→ **Try it**: Reproduce every one of the rows below word for word, changing nothing.

(Data rows)
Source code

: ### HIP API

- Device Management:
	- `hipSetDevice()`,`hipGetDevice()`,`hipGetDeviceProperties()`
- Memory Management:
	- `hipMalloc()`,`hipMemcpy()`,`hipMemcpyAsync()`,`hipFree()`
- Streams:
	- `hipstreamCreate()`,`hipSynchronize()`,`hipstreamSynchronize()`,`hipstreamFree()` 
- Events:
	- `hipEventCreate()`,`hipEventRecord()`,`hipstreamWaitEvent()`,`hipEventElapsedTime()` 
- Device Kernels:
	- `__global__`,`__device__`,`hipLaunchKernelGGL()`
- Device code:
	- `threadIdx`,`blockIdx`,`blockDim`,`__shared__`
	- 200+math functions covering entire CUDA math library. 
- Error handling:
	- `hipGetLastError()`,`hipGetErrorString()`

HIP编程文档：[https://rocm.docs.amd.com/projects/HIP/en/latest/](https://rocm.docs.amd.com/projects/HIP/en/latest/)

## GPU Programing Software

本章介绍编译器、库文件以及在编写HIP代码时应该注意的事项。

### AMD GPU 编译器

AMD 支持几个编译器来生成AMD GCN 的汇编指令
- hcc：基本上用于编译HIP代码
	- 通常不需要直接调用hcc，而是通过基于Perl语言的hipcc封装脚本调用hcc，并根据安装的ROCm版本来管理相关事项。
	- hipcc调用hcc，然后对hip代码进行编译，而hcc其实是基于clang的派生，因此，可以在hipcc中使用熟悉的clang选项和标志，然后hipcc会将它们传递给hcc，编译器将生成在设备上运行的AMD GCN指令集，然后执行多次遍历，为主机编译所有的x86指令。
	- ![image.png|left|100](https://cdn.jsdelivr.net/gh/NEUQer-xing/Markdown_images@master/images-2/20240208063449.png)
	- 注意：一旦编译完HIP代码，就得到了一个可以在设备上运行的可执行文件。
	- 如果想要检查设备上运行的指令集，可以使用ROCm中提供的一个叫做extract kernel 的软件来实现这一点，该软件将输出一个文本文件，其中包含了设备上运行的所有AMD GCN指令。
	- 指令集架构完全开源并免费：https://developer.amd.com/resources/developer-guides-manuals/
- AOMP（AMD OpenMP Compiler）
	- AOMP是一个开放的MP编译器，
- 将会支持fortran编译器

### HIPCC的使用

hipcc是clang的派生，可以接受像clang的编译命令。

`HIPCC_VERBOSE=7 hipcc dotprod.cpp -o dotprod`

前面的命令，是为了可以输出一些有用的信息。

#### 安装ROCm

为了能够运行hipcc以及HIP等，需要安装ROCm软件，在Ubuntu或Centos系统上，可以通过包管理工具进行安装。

→ **Completed exercise**:
Source code

: ### HIP API

- Device Management:
	- `hipSetDevice()`,`hipGetDevice()`,`hipGetDeviceProperties()`
- Memory Management:
	- `hipMalloc()`,`hipMemcpy()`,`hipMemcpyAsync()`,`hipFree()`
- Streams:
	- `hipstreamCreate()`,`hipSynchronize()`,`hipstreamSynchronize()`,`hipstreamFree()` 
- Events:
	- `hipEventCreate()`,`hipEventRecord()`,`hipstreamWaitEvent()`,`hipEventElapsedTime()` 
- Device Kernels:
	- `__global__`,`__device__`,`hipLaunchKernelGGL()`
- Device code:
	- `threadIdx`,`blockIdx`,`blockDim`,`__shared__`
	- 200+math functions covering entire CUDA math library. 
- Error handling:
	- `hipGetLastError()`,`hipGetErrorString()`

HIP编程文档：[https://rocm.docs.amd.com/projects/HIP/en/latest/](https://rocm.docs.amd.com/projects/HIP/en/latest/)

## GPU Programing Software

本章介绍编译器、库文件以及在编写HIP代码时应该注意的事项。

### AMD GPU 编译器

AMD 支持几个编译器来生成AMD GCN 的汇编指令
- hcc：基本上用于编译HIP代码
	- 通常不需要直接调用hcc，而是通过基于Perl语言的hipcc封装脚本调用hcc，并根据安装的ROCm版本来管理相关事项。
	- hipcc调用hcc，然后对hip代码进行编译，而hcc其实是基于clang的派生，因此，可以在hipcc中使用熟悉的clang选项和标志，然后hipcc会将它们传递给hcc，编译器将生成在设备上运行的AMD GCN指令集，然后执行多次遍历，为主机编译所有的x86指令。
	- ![image.png|left|100](https://cdn.jsdelivr.net/gh/NEUQer-xing/Markdown_images@master/images-2/20240208063449.png)
	- 注意：一旦编译完HIP代码，就得到了一个可以在设备上运行的可执行文件。
	- 如果想要检查设备上运行的指令集，可以使用ROCm中提供的一个叫做extract kernel 的软件来实现这一点，该软件将输出一个文本文件，其中包含了设备上运行的所有AMD GCN指令。
	- 指令集架构完全开源并免费：https://developer.amd.com/resources/developer-guides-manuals/
- AOMP（AMD OpenMP Compiler）
	- AOMP是一个开放的MP编译器，
- 将会支持fortran编译器

### HIPCC的使用

hipcc是clang的派生，可以接受像clang的编译命令。

`HIPCC_VERBOSE=7 hipcc dotprod.cpp -o dotprod`

前面的命令，是为了可以输出一些有用的信息。

#### 安装ROCm

为了能够运行hipcc以及HIP等，需要安装ROCm软件，在Ubuntu或Centos系统上，可以通过包管理工具进行安装。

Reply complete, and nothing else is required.